= Beginning of Section =
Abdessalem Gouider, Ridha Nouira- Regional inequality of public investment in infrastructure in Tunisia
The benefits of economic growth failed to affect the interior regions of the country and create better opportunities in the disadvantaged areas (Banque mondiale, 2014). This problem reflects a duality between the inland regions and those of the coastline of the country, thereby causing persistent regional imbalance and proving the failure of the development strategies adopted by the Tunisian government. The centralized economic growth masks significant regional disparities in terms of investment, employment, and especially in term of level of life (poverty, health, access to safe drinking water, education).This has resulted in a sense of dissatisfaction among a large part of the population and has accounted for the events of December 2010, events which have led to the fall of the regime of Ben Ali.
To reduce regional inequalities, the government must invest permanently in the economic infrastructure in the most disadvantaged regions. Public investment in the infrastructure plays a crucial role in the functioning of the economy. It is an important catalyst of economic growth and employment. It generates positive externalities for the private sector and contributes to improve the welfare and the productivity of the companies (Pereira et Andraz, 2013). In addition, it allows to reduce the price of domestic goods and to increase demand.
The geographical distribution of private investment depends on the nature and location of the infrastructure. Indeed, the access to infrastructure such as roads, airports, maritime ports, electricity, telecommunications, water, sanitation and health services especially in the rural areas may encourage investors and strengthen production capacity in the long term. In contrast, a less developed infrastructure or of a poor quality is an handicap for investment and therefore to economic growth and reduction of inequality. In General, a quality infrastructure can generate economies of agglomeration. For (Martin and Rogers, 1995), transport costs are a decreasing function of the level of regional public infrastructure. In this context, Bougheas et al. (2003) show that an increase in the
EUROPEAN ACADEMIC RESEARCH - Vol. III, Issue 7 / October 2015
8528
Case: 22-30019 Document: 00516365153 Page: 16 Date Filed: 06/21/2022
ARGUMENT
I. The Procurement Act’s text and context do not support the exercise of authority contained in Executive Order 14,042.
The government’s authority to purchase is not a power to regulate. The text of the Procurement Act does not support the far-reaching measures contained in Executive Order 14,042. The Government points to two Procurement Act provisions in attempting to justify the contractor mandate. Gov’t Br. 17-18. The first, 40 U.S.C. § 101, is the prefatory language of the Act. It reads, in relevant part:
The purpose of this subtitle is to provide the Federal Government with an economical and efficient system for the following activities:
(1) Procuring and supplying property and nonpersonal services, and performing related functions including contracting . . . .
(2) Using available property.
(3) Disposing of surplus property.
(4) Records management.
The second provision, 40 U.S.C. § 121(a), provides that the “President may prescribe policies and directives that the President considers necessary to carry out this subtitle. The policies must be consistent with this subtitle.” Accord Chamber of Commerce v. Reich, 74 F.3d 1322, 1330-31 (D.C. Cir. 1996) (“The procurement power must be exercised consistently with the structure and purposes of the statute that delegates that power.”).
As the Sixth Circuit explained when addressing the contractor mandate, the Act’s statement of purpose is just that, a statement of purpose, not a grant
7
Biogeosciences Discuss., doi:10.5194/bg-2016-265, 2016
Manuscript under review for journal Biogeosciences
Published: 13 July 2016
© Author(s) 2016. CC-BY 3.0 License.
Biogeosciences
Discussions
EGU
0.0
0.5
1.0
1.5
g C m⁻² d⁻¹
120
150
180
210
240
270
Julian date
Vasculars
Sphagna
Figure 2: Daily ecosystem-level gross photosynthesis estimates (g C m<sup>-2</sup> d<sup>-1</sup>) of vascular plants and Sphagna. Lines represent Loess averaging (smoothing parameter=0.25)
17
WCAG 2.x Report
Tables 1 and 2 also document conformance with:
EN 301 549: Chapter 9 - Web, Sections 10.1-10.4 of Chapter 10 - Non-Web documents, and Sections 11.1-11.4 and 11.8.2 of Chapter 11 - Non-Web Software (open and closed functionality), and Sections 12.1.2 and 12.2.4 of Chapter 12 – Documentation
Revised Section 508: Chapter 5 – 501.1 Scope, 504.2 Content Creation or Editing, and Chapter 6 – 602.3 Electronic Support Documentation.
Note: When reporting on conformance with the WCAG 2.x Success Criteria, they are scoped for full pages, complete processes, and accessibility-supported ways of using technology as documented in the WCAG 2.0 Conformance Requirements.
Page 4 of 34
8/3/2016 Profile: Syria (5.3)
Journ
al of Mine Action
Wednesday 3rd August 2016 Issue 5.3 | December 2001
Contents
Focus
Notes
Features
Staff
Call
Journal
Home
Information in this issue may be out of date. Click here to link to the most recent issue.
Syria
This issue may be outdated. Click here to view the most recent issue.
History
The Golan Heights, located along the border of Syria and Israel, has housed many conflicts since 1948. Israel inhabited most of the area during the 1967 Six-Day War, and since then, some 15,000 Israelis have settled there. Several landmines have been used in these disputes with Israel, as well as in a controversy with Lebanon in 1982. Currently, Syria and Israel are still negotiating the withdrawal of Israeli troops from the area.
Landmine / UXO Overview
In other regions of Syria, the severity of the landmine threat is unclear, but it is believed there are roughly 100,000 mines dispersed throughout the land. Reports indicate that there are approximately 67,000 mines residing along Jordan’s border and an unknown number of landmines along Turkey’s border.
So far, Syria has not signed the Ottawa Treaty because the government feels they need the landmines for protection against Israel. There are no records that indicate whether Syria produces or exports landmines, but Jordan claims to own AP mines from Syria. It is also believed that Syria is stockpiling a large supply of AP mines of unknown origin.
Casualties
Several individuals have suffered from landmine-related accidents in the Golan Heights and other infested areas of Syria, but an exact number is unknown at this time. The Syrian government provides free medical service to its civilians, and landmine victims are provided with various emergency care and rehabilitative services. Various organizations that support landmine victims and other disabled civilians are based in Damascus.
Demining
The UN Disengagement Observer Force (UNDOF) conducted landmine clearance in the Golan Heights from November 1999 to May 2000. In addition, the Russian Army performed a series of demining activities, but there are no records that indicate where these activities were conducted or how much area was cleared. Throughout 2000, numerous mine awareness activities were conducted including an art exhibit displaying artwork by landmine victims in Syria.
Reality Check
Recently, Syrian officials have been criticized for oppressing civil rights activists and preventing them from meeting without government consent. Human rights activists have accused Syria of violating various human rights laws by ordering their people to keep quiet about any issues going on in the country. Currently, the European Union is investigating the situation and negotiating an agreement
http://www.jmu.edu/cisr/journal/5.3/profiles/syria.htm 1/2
= End of Section =
ASSIGNMENT: Starting with the line above that holds "EN 301 549: Chapter" and stopping with the line that holds "al of Mine Action", reproduce each line exactly, omitting all other lines.

RESPONSE AREA:
EN 301 549: Chapter 9 - Web, Sections 10.1-10.4 of Chapter 10 - Non-Web documents, and Sections 11.1-11.4 and 11.8.2 of Chapter 11 - Non-Web Software (open and closed functionality), and Sections 12.1.2 and 12.2.4 of Chapter 12 – Documentation
Revised Section 508: Chapter 5 – 501.1 Scope, 504.2 Content Creation or Editing, and Chapter 6 – 602.3 Electronic Support Documentation.
Note: When reporting on conformance with the WCAG 2.x Success Criteria, they are scoped for full pages, complete processes, and accessibility-supported ways of using technology as documented in the WCAG 2.0 Conformance Requirements.
Page 4 of 34
8/3/2016 Profile: Syria (5.3)
Journ
al of Mine Action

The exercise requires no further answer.